Task requirements> Reproduce the listing from its first line through the line containing "ಬುದ್ಧಾನುಸ್ಸತಿಂ", changing "Transcribe" to "Write out" and keeping everything else the same.
[The data start]
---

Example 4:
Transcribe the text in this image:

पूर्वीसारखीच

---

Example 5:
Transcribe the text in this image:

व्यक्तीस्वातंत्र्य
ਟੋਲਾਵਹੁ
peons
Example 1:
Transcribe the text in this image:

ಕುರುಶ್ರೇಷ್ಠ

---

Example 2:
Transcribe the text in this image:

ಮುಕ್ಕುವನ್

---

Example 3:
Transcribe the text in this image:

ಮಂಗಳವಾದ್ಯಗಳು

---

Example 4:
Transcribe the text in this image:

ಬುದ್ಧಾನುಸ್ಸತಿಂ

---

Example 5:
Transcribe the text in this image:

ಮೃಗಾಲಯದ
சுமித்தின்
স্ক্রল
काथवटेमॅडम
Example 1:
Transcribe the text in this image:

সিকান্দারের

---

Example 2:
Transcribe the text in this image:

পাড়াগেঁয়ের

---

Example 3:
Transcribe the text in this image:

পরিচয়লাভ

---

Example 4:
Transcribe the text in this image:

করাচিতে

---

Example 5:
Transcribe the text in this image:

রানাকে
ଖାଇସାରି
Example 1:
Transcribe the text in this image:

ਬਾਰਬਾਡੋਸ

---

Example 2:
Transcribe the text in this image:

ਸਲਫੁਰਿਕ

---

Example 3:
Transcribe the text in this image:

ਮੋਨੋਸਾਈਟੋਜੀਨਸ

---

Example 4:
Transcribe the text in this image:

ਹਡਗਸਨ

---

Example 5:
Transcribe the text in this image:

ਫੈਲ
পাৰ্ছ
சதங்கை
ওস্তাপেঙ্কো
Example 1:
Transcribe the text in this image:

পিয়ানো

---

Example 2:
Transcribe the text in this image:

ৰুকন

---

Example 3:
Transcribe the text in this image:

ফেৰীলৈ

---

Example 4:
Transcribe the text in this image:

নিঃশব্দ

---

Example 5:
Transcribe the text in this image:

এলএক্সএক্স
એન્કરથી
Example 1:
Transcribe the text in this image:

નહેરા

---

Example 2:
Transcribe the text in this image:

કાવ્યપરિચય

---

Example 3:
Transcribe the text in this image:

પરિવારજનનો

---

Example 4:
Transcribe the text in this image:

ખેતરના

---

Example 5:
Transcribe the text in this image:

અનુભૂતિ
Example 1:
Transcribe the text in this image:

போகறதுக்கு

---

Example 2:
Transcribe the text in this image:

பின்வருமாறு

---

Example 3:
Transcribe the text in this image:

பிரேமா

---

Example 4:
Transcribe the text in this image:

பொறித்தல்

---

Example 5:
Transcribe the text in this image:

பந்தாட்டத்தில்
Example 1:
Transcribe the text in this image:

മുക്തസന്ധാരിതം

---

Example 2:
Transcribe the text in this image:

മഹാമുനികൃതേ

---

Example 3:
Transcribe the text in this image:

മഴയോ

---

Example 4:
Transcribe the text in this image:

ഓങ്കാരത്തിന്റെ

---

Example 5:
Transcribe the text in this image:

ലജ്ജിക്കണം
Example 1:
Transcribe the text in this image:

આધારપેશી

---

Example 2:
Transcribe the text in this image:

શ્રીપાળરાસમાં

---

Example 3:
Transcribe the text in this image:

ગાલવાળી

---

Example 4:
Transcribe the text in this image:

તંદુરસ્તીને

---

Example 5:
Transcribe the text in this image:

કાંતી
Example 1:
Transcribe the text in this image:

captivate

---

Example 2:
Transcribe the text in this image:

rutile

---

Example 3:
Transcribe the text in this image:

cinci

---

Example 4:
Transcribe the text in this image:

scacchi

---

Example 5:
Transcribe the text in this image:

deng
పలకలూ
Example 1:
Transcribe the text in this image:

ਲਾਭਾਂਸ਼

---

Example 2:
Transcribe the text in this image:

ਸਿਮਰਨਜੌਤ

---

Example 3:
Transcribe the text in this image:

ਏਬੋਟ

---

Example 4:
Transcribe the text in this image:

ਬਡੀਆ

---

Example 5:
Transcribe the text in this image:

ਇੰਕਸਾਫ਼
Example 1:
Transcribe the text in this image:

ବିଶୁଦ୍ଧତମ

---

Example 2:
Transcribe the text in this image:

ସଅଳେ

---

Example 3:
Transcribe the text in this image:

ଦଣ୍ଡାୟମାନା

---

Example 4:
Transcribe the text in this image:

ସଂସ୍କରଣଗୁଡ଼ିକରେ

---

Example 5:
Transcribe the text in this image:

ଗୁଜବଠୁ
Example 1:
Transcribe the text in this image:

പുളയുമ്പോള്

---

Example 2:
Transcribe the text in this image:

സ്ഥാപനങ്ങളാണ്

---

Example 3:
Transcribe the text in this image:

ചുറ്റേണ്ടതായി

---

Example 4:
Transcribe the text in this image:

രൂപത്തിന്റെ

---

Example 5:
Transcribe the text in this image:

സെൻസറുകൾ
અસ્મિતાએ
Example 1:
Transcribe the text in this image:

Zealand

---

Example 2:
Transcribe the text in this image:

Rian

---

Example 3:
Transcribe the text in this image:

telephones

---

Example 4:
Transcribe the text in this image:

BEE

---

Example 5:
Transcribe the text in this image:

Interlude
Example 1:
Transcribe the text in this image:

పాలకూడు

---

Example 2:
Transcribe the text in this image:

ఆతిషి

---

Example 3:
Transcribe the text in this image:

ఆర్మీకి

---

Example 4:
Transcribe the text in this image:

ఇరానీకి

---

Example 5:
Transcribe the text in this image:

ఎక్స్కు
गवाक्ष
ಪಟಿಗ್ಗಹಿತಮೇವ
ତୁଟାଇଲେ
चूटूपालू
[The data end]
Exercise response>
---

Example 4:
Write out the text in this image:

पूर्वीसारखीच

---

Example 5:
Write out the text in this image:

व्यक्तीस्वातंत्र्य
ਟੋਲਾਵਹੁ
peons
Example 1:
Write out the text in this image:

ಕುರುಶ್ರೇಷ್ಠ

---

Example 2:
Write out the text in this image:

ಮುಕ್ಕುವನ್

---

Example 3:
Write out the text in this image:

ಮಂಗಳವಾದ್ಯಗಳು

---

Example 4:
Write out the text in this image:

ಬುದ್ಧಾನುಸ್ಸತಿಂ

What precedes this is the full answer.